Saved data entries:
☆ ☆ ☆ ☆ ☆

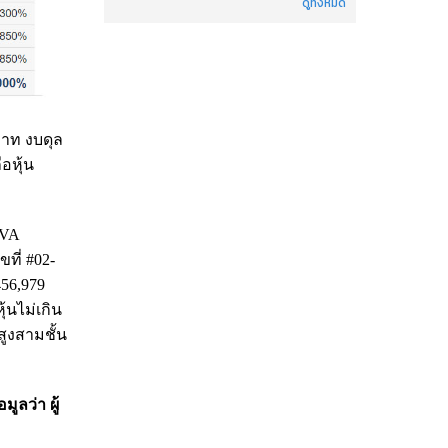
ดูทั้งหมด
บาท งบดุล
อหุ้น
AVA
ขที่ #02-
456,979
ุ้นไม่เกิน
ูงสามชั้น
ูลว่า ผู้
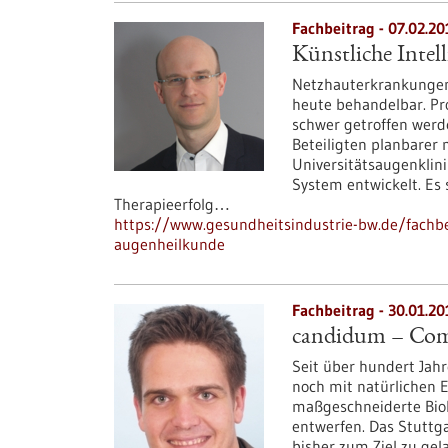
Fachbeitrag - 07.02.20
Künstliche Intel
Netzhauterkrankungen
heute behandelbar. Pr
schwer getroffen werd
Beteiligten planbarer 
Universitätsaugenklini
System entwickelt. Es s
Therapieerfolg…
https://www.gesundheitsindustrie-bw.de/fachbei
augenheilkunde
Fachbeitrag - 30.01.20
candidum – Com
Seit über hundert Jahr
noch mit natürlichen 
maßgeschneiderte Bio
entwerfen. Das Stuttg
bisher zum Ziel zu ge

☆ ☆ ☆ ☆ ☆

DESCRIPTION OF THE TASK:
Copy, without any change, the lines from the one that contains "Fachbeitrag - 07.02.20" to the final line of the entries above.

EXERCISE RESPONSE:
Fachbeitrag - 07.02.20
Künstliche Intel
Netzhauterkrankungen
heute behandelbar. Pr
schwer getroffen werd
Beteiligten planbarer 
Universitätsaugenklini
System entwickelt. Es s
Therapieerfolg…
https://www.gesundheitsindustrie-bw.de/fachbei
augenheilkunde
Fachbeitrag - 30.01.20
candidum – Com
Seit über hundert Jahr
noch mit natürlichen 
maßgeschneiderte Bio
entwerfen. Das Stuttg
bisher zum Ziel zu ge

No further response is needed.